Playwright Suzan-Lori Parks Is Singing Her Song

The singular and incendiary talent of playwright Suzan-Lori Parks is on rich display this season in three world premieres—Plays for the Plague Year at Joe’s Pub, The Harder They Come at the Public this winter, and Sally & Tom at the Guthrie Theater in Minneapolis—and the Broadway revival of her 2001 Pulitzer Prize–winning play Topdog/Underdog.

In Kenny Leon’s transcendent production, Corey Hawkins and Yahya Abdul-Mateen II play brothers, Lincoln and Booth, struggling through the chaos of shared history, pain, and love with searing force and wrenching intensity. Parks spoke about how she does it all, the role of the artist as “sacred agent,” and the need to “wake up to the love.”

Vogue: Welcome! This is such an honor. You’re having an astonishing year.

Suzan-Lori Parks: I feel very blessed. I’m doing what I’m supposed to be doing. I realized the other day that doing the TV show that came out last year, Genius: Aretha, and the film, The United States vs. Billie Holiday, doing those two things, particularly showrunning for TV, has perfectly primed me to do three world premieres and a Broadway revival at the same time. And I’m having fun!

You left out that you’re also being inducted into the Theater Hall of Fame.

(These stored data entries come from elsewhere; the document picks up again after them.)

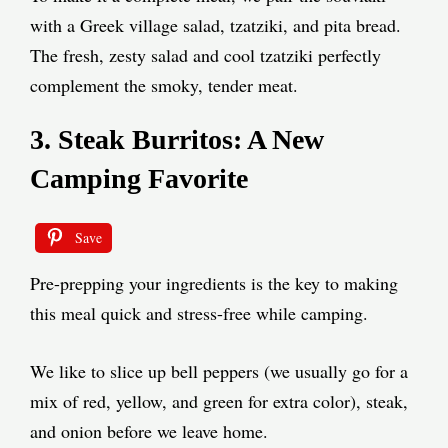
with a Greek village salad, tzatziki, and pita bread.
The fresh, zesty salad and cool tzatziki perfectly
complement the smoky, tender meat.
3. Steak Burritos: A New
Camping Favorite
Save
Pre-prepping your ingredients is the key to making
this meal quick and stress-free while camping.
We like to slice up bell peppers (we usually go for a
mix of red, yellow, and green for extra color), steak,
and onion before we leave home.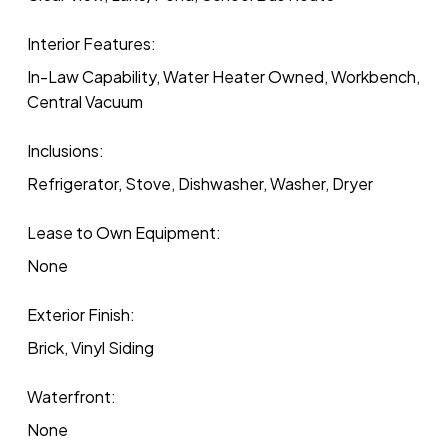
Interior Features:
In-Law Capability, Water Heater Owned, Workbench,
Central Vacuum
Inclusions:
Refrigerator, Stove, Dishwasher, Washer, Dryer
Lease to Own Equipment:
None
Exterior Finish:
Brick, Vinyl Siding
Waterfront:
None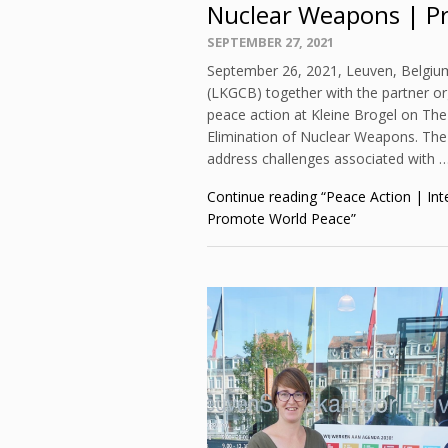
Nuclear Weapons | P
Posted
SEPTEMBER 27, 2021
on
September 26, 2021, Leuven, Belgiu
(LKGCB) together with the partner o
peace action at Kleine Brogel on The
Elimination of Nuclear Weapons. The 
address challenges associated with 
Continue reading
“Peace Action | Int
Promote World Peace”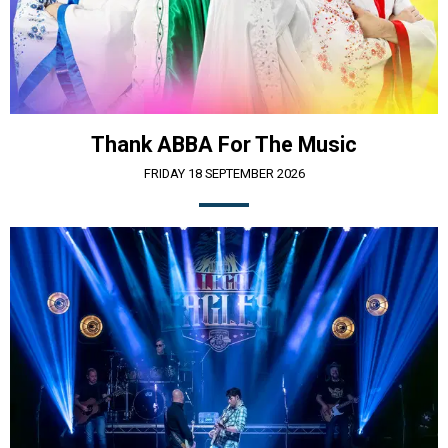
Thank ABBA For The Music
FRIDAY 18 SEPTEMBER 2026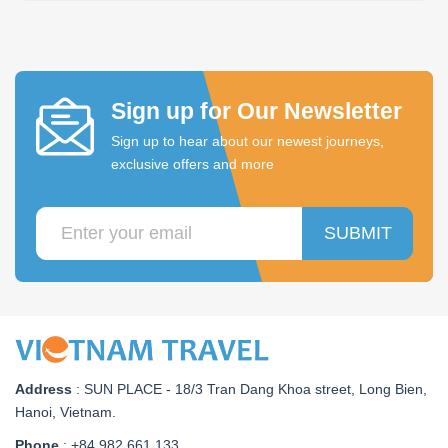
Sign up for Our Newsletter
Sign up to hear about our newest journeys,
exclusive offers and more
SUBMIT
Address
:
SUN PLACE - 18/3 Tran Dang Khoa street, Long Bien,
Hanoi, Vietnam
.
Phone
: +84.982 661 133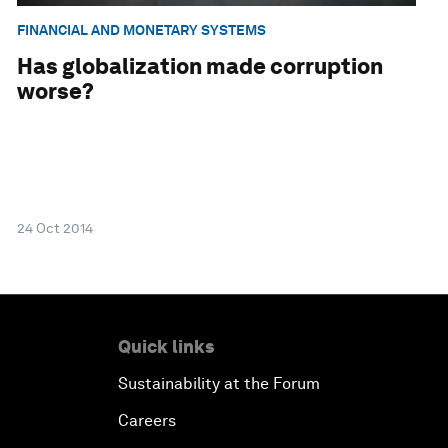
FINANCIAL AND MONETARY SYSTEMS
Has globalization made corruption
worse?
24 Oct 2014
Quick links
Sustainability at the Forum
Careers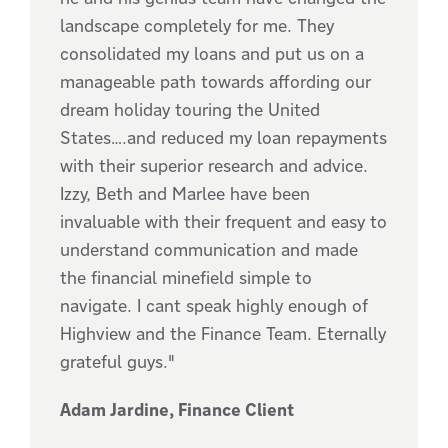
landscape completely for me. They
consolidated my loans and put us on a
manageable path towards affording our
dream holiday touring the United
States….and reduced my loan repayments
with their superior research and advice.
Izzy, Beth and Marlee have been
invaluable with their frequent and easy to
understand communication and made
the financial minefield simple to
navigate. I cant speak highly enough of
Highview and the Finance Team. Eternally
grateful guys."
Adam Jardine, Finance Client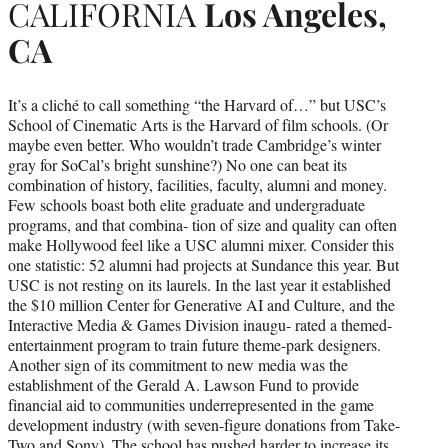
CALIFORNIA
Los Angeles,
CA
It’s a cliché to call something “the Harvard of…” but USC’s
School of Cinematic Arts is the Harvard of film schools. (Or
maybe even better. Who wouldn’t trade Cambridge’s winter
gray for SoCal’s bright sunshine?) No one can beat its
combination of history, facilities, faculty, alumni and money.
Few schools boast both elite graduate and undergraduate
programs, and that combina- tion of size and quality can often
make Hollywood feel like a USC alumni mixer. Consider this
one statistic: 52 alumni had projects at Sundance this year. But
USC is not resting on its laurels. In the last year it established
the $10 million Center for Generative AI and Culture, and the
Interactive Media & Games Division inaugu- rated a themed-
entertainment program to train future theme-park designers.
Another sign of its commitment to new media was the
establishment of the Gerald A. Lawson Fund to provide
financial aid to communities underrepresented in the game
development industry (with seven-figure donations from Take-
Two and Sony). The school has pushed harder to increase its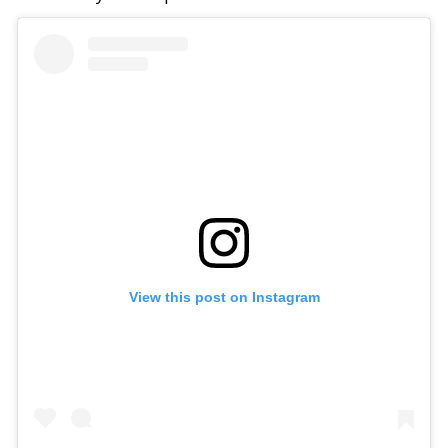
View this post on Instagram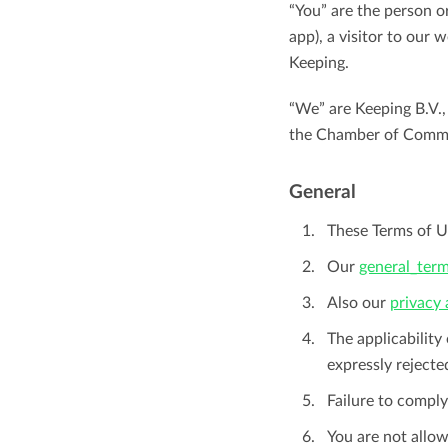
Maintain overview and structure
“You” are the person o
app), a visitor to our 
Stay in control of projects with handy
Keeping.
Keep an overview and adjust the structur
budget overviews.
to fit you and your organization.
“We” are Keeping B.V.,
Reports dashboards
the Chamber of Comm
Easily get instant insight into your team o
General
your own hours.
These Terms of Us
Our
general_term
Also our
privacy
The applicability
expressly rejecte
Failure to comply
You are not allow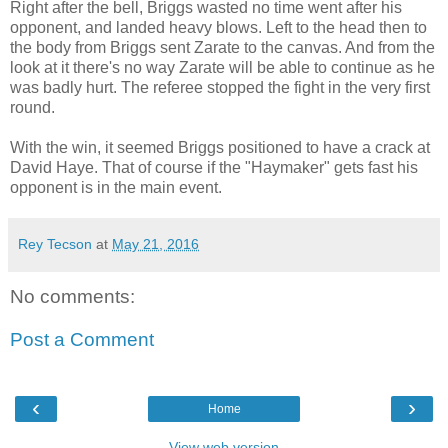
Right after the bell, Briggs wasted no time went after his
opponent, and landed heavy blows. Left to the head then to
the body from Briggs sent Zarate to the canvas. And from the
look at it there's no way Zarate will be able to continue as he
was badly hurt. The referee stopped the fight in the very first
round.
With the win, it seemed Briggs positioned to have a crack at
David Haye. That of course if the "Haymaker" gets fast his
opponent is in the main event.
Rey Tecson
at
May 21, 2016
No comments:
Post a Comment
‹
›
Home
View web version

I feel so lucky and grateful to be working with some amazing collaborators. I feel like I’ve got my brotherhood with Kenny Leon directing Topdog/Underdog, with Niegel Smith directing Plays for the Plague Year, with Tony Taccone directing The Harder They Come, and with Steve Broadnax III directing Sally & Tom. Such amazing artists. I could go on and on.

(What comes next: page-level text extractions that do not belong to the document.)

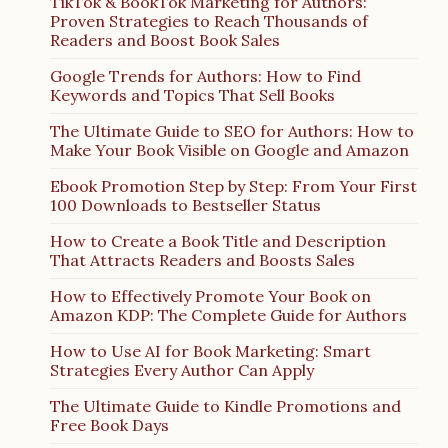
TikTok & BookTok Marketing for Authors:
Proven Strategies to Reach Thousands of
Readers and Boost Book Sales
Google Trends for Authors: How to Find
Keywords and Topics That Sell Books
The Ultimate Guide to SEO for Authors: How to
Make Your Book Visible on Google and Amazon
Ebook Promotion Step by Step: From Your First
100 Downloads to Bestseller Status
How to Create a Book Title and Description
That Attracts Readers and Boosts Sales
How to Effectively Promote Your Book on
Amazon KDP: The Complete Guide for Authors
How to Use AI for Book Marketing: Smart
Strategies Every Author Can Apply
The Ultimate Guide to Kindle Promotions and
Free Book Days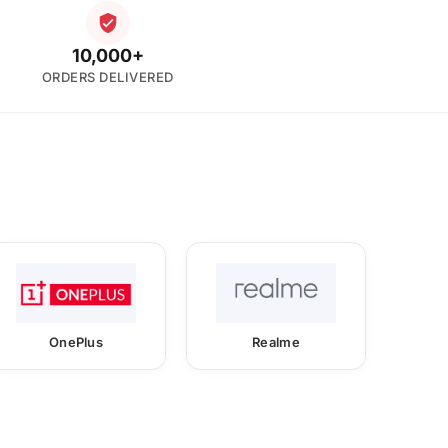
10,000+
ORDERS DELIVERED
OnePlus
Realme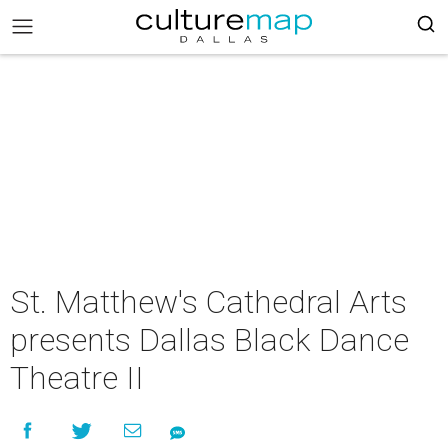
St. Matthew's Cathedral Arts
presents Dallas Black Dance
Theatre II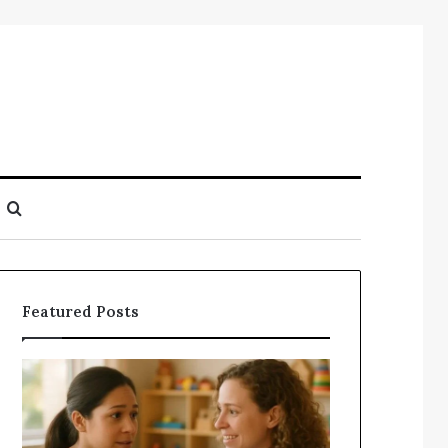
Search
for
Featured Posts
Understanding
Does
Your
a
Child’s
Sauna
Speech
Add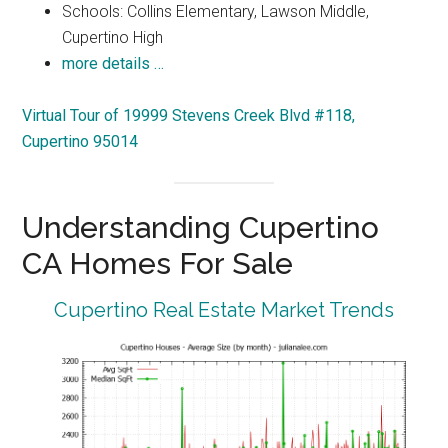
Schools: Collins Elementary, Lawson Middle,
Cupertino High
more details …
Virtual Tour of 19999 Stevens Creek Blvd #118,
Cupertino 95014
Understanding Cupertino
CA Homes For Sale
Cupertino Real Estate Market Trends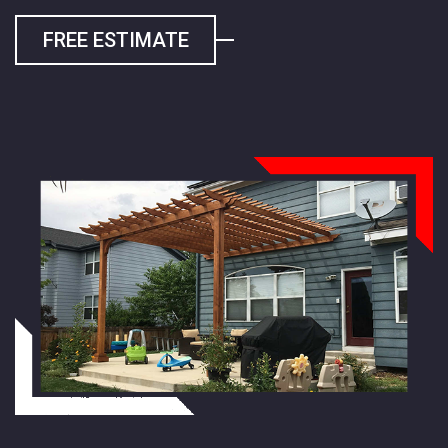
FREE ESTIMATE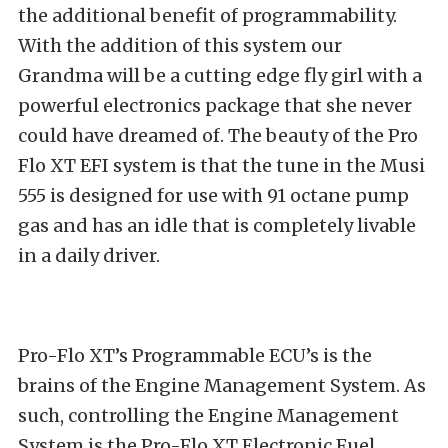
the additional benefit of programmability.
With the addition of this system our
Grandma will be a cutting edge fly girl with a
powerful electronics package that she never
could have dreamed of. The beauty of the Pro
Flo XT EFI system is that the tune in the Musi
555 is designed for use with 91 octane pump
gas and has an idle that is completely livable
in a daily driver.
Pro-Flo XT’s Programmable ECU’s is the
brains of the Engine Management System. As
such, controlling the Engine Management
System is the Pro-Flo XT Electronic Fuel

Let’s talk about Topdog/Underdog. I saw the 2003 production of this play at the Royal Court in London. I had never been in a theater where a play was so alive with its audience. It changed some internal chemistry in me.

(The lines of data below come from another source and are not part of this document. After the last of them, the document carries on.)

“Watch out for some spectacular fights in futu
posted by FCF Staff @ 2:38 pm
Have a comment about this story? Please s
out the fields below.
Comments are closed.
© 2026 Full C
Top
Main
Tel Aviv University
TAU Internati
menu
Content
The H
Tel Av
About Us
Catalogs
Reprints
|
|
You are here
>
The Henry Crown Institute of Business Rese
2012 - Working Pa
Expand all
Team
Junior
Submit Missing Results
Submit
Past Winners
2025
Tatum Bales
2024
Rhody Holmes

“Changed some internal chemistry.” Yes. You received the transmission.

Tell me more.

I’m realizing, when I’m doing my work, when I’m in the groove of my purpose, capital P, when I’m in the lane with my higher self, big S, that my work is an agent of the sacred. And the people who participate with me in the creation of that work become sacred agents. This is what we’re doing. All the way back from [Parks’s 1990 play] The Death of the Last Black Man in the Whole Entire World, a.k.a. The Negro Book of the Dead, all the way through, even when I do a work for hire, like Genius: Aretha or The United States vs. Billie Holliday or Native Son or Girl Six, I am dedicated to transmitting the beautiful song, capital S, of the soul, the song of the spirit. It is 2022, and it is time for me to speak to that.